I talked with Bill Kondolay (DTT), and he had me put my transmission voltage regulator to it's lowest setting and adjust my throttle valve cable so that it was at full stop when the throttle was at full stop. Last night I checked the speed sensor, and it had continuity between the prongs, so I pulled it and replaced with original sensor. The magnetic tip was covered in soft dust/ shavings. Took her for a spin and all was well... . until I decide to "punch it!". Now the transmission would'nt go into O. D. , and it was hunting in and out of second/third, and CEL came on. Pulled the only code3... 1693/ companion code. I limped it home and put it to bed for the night.

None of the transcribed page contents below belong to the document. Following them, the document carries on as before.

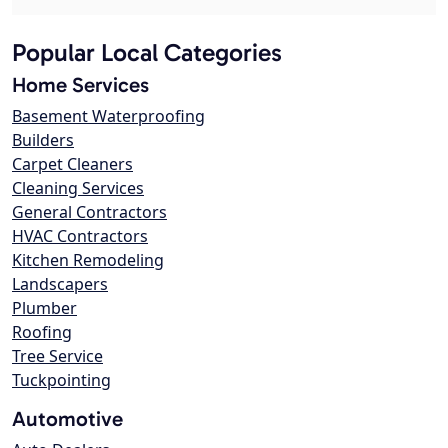
Popular Local Categories
Home Services
Basement Waterproofing
Builders
Carpet Cleaners
Cleaning Services
General Contractors
HVAC Contractors
Kitchen Remodeling
Landscapers
Plumber
Roofing
Tree Service
Tuckpointing
Automotive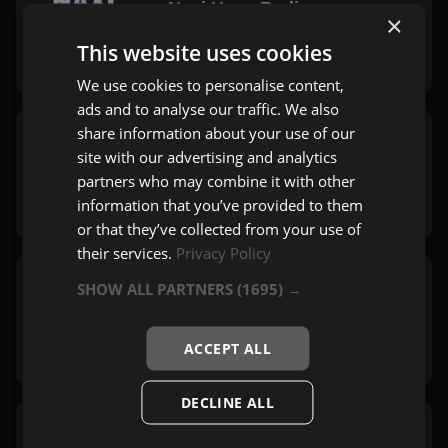
Naxi Hype Radio
×
Beograd
This website uses cookies
Hype
We use cookies to personalise content,
ads and to analyse our traffic. We also
share information about your use of our
Naxi Xmas Radio
site with our advertising and analytics
Beograd
partners who may combine it with other
Mix
information that you’ve provided to them
or that they’ve collected from your use of
their services.
Privacy Policy
SHOW ALL PARTNERS
(1695) →
Radio Nostalgija
Beograd
Evergreen
,
Rock
ACCEPT ALL
DECLINE ALL
Naxi Mix Radio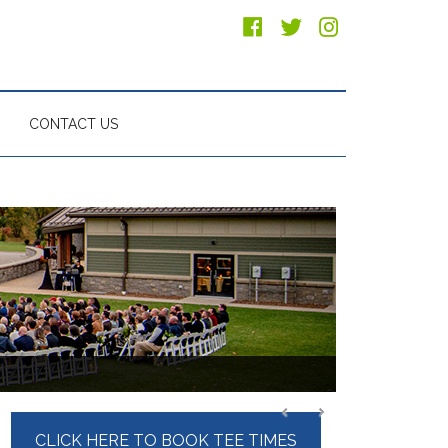
CONTACT US
Primary
CLICK HERE TO BOOK TEE TIMES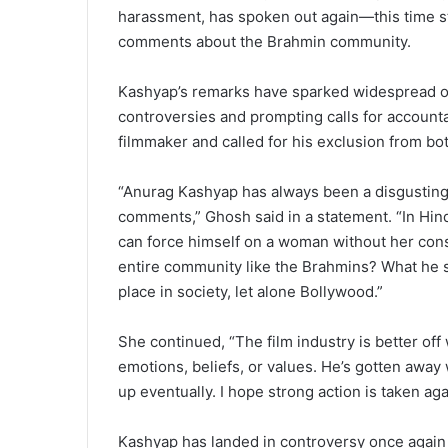
harassment, has spoken out again—this time str
comments about the Brahmin community.
Kashyap’s remarks have sparked widespread out
controversies and prompting calls for account
filmmaker and called for his exclusion from bot
“Anurag Kashyap has always been a disgusting h
comments,” Ghosh said in a statement. “In Hi
can force himself on a woman without her con
entire community like the Brahmins? What he s
place in society, let alone Bollywood.”
She continued, “The film industry is better of
emotions, beliefs, or values. He’s gotten away
up eventually. I hope strong action is taken ag
Kashyap has landed in controversy once again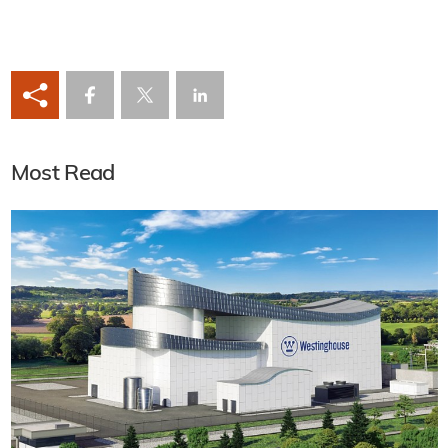
Most Read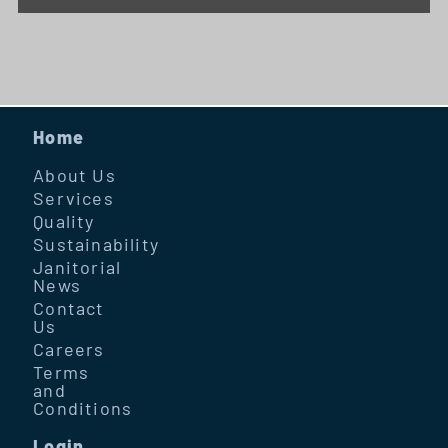
Home
About Us
Services
Quality
Sustainability
Janitorial
News
Contact
Us
Careers
Terms
and
Conditions
Login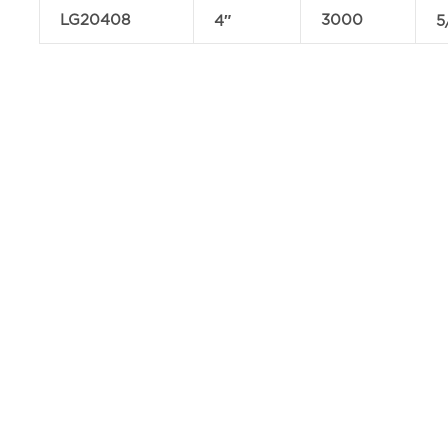
LG20408
3000
4″
5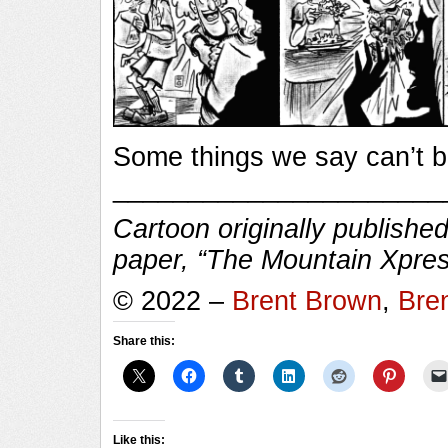
Some things we say can’t 
______________________
Cartoon originally published
paper, “The Mountain Xpres
© 2022 –
Brent Brown
,
Bre
Share this:
Like this: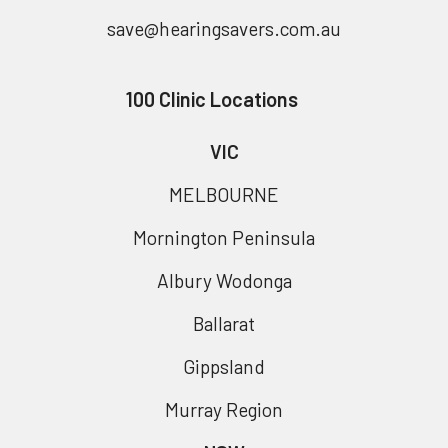
save@hearingsavers.com.au
100 Clinic Locations
VIC
MELBOURNE
Mornington Peninsula
Albury Wodonga
Ballarat
Gippsland
Murray Region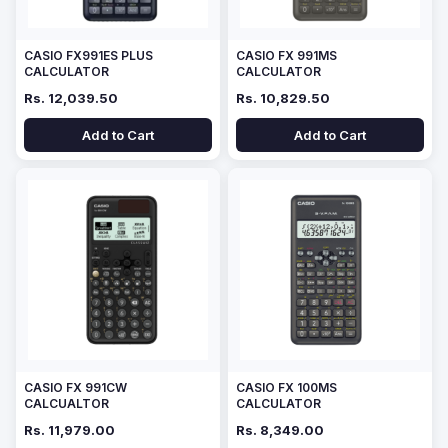
CASIO FX991ES PLUS
CASIO FX 991MS
CALCULATOR
CALCULATOR
Rs. 12,039.50
Rs. 10,829.50
Add to Cart
Add to Cart
CASIO FX 991CW
CASIO FX 100MS
CALCUALTOR
CALCULATOR
Rs. 11,979.00
Rs. 8,349.00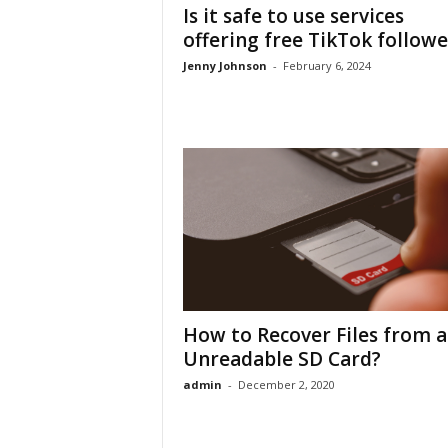
Is it safe to use services
offering free TikTok followe
Jenny Johnson
-
February 6, 2024
How to Recover Files from 
Unreadable SD Card?
admin
-
December 2, 2020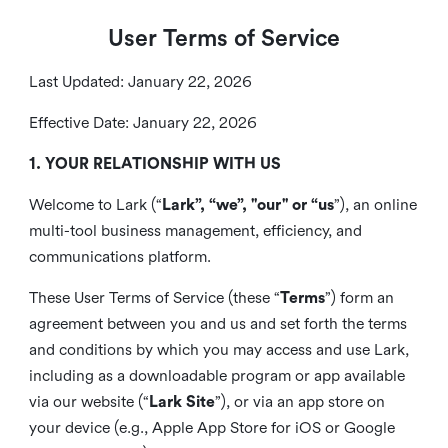
User Terms of Service
Last Updated: January 22, 2026
Effective Date: January 22, 2026
1. YOUR RELATIONSHIP WITH US
Welcome to Lark (“
Lark”, “we”, "our" or “us
”), an online
multi-tool business management, efficiency, and
communications platform.
These User Terms of Service (these “
Terms
”) form an
agreement between you and us and set forth the terms
and conditions by which you may access and use Lark,
including as a downloadable program or app available
via our website (“
Lark Site
”), or via an app store on
your device (e.g., Apple App Store for iOS or Google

Today I found . 002 to . 004 resistance in battery gound to body on both batteries. Scraped, cleaned, dialectric greased everything. Then I remembered the last thing I did before the trip was to run a positive lead from th etruck batt's to the camper battery. I had previously unhooked the positive lead from the truck batt's to the camper battery in order to rule that out of the equation, but when I checked for continuity between the truck batt's and this hot lead to the camper battery I found it had some! Oh yeah, the neg. from camper battery was still hooked up to the ground on the frame! Removed neg. wire from camper battery to frame, and the continuity is gone. One strange thing I found today was when I checked for voltage on the ground wires on pass. side batt. (smaller black with tan tracer wires- unplugged from batt. ) I found they had a + . 55 volts... . Bad wiring harness?
I'm taking it down to my office right now for a test... . fingers crossed.